中長期的には男性はどの年齢階層でも肥満者の比率が増えている。つまりふとましい傾向が強くなっていることが分かる。詳しく見ると30代から60代まではほぼ同じペースで、20代はやや緩やかに、そして70歳以上は今世紀に入ってから上昇率が大きくなっている。ただし70歳以上は平均寿命が延びるに連れて、より高齢層の比率が高まっているため、それも一因と考えられる(高齢層属性のより高齢化)。

やせの人においては、数字の上では60代から70歳以上で減少の動きがある。70歳以上に関しては肥満者同様に「より高齢の人」の比率の増加が一因だろう。しかし60代も減少している以上、高齢者におけるやせの人の割合が多少だが減っていると見て問題はなさそうだ。

続いて女性。

↑ 肥満者(BMI>=25.0)の割合(女性、年齢階層別)
↑ 肥満者(BMI>=25.0)の割合(女性、年齢階層別)

↑ やせの人(BMI<18.5)の割合(女性、年齢階層別)
↑ やせの人(BMI<18.5)の割合(女性、年齢階層別)

肥満者に関して30代以下は大きな動き無し(2015年の30代における大きな減少はイレギュラーの可能性が高い)。20代で最近上昇する気配も見せているが、もう少しようすを見る必要がある。他方40代から60代では20代の上昇とほぼ同じタイミングで減少の動きを示している。ただし60代ではこの数年で再び増加に転じているのが気になるところ。
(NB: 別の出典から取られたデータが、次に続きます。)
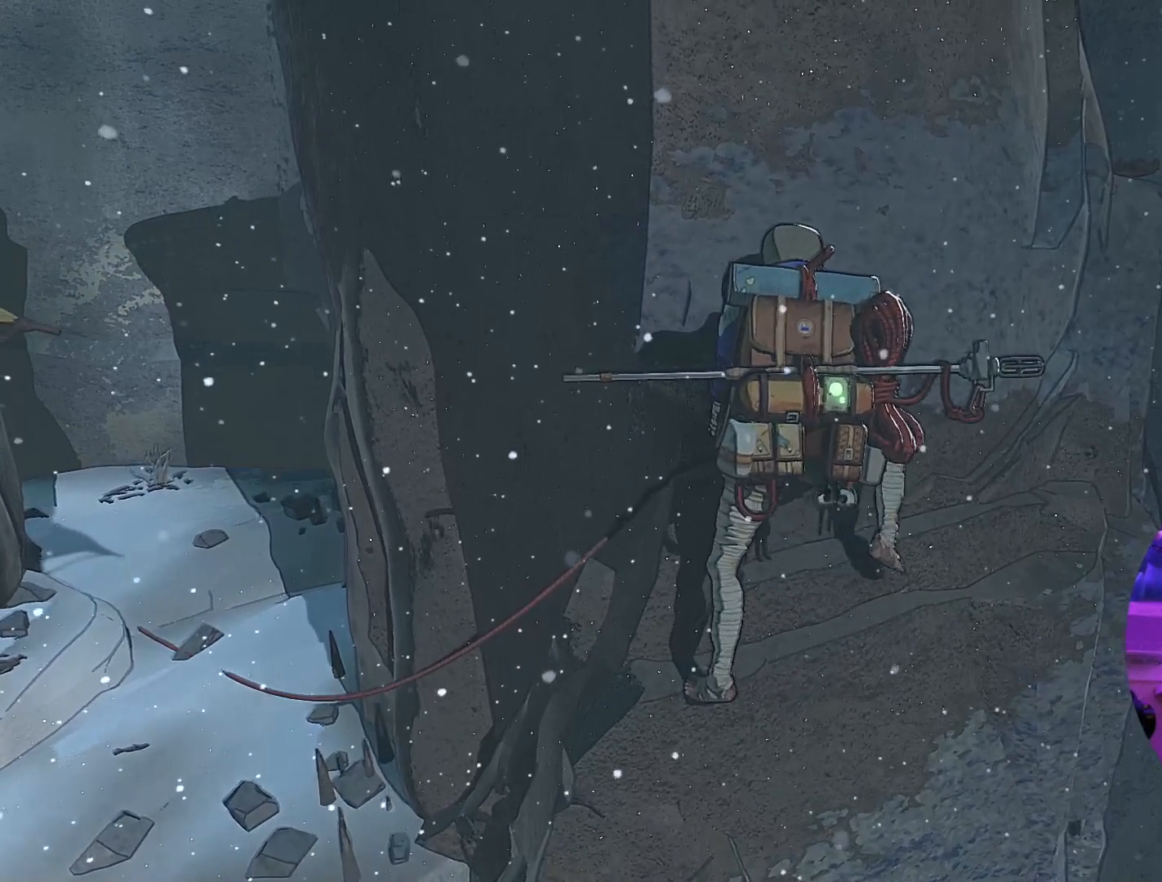
{"buttons": ["R1"], "left_stick": "center", "right_stick": "center", "events": [[83, "left_stick", "center"], [383, "R1", "down"]]}
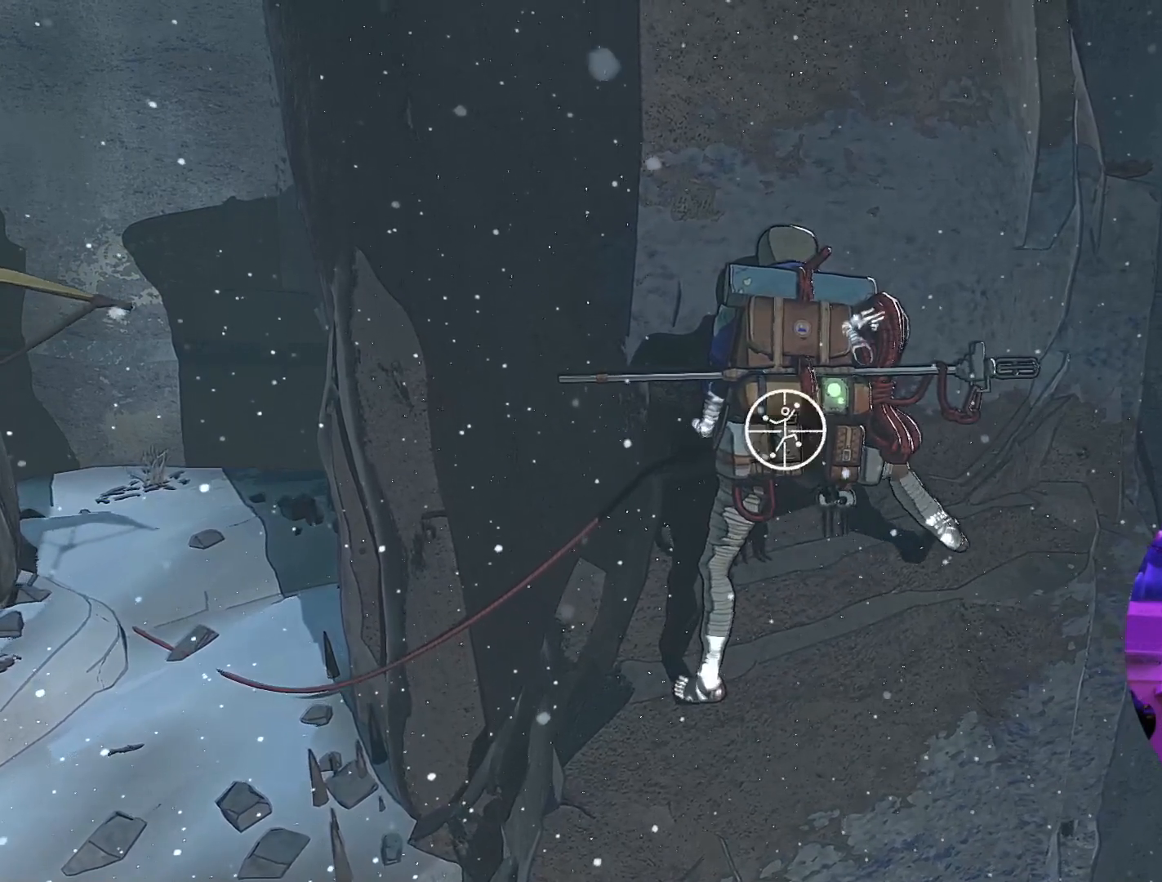
{"buttons": ["R1"], "left_stick": "center", "right_stick": "center", "events": []}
やせの人の比率は20代では前世紀に一段上昇する形で増加した後は横ばい、30代から60代までは今世紀に入った前後あたりから増加の動きが生じている。女性のスリム化が進んでいる、一部で話題に上る過度なダイエット関連の話を想起させる流れではある。あるいは女性の就業率が高くなるに連れ、他人、中でも異性の目を気にして体格に注意を一層払うようになったとの説も、あながち的外れでは無い気がする。



健康的な状態、やせ型か肥満型かは単にBMIの大小だけで決まるわけではないので、今件動向はあくまでも指標の一つの変化でしか無いとの認識が無難。他方、長期的な流れとして、男性は肥満傾向、女性はやせ型にシフトしていると解釈できるのもまた事実。エネルギー摂取量は食生活・摂取栄養素の多様化とともに男女とも漸減していることと併せて考えると、興味深い話ではある。

ちなみに運動性向の指標となる「歩数平均値」の動向は次の通り(公開値は2003年以降)。

↑ 歩数の平均値(男性、年齢階層別、歩)
↑ 歩数の平均値(男性、年齢階層別、歩)

↑ 歩数の平均値(女性、年齢階層別、歩)
↑ 歩数の平均値(女性、年齢階層別、歩)

男女とも大きな動きは無し。少なくとも歩行に限れば、運動量の変化は生じていないようだ。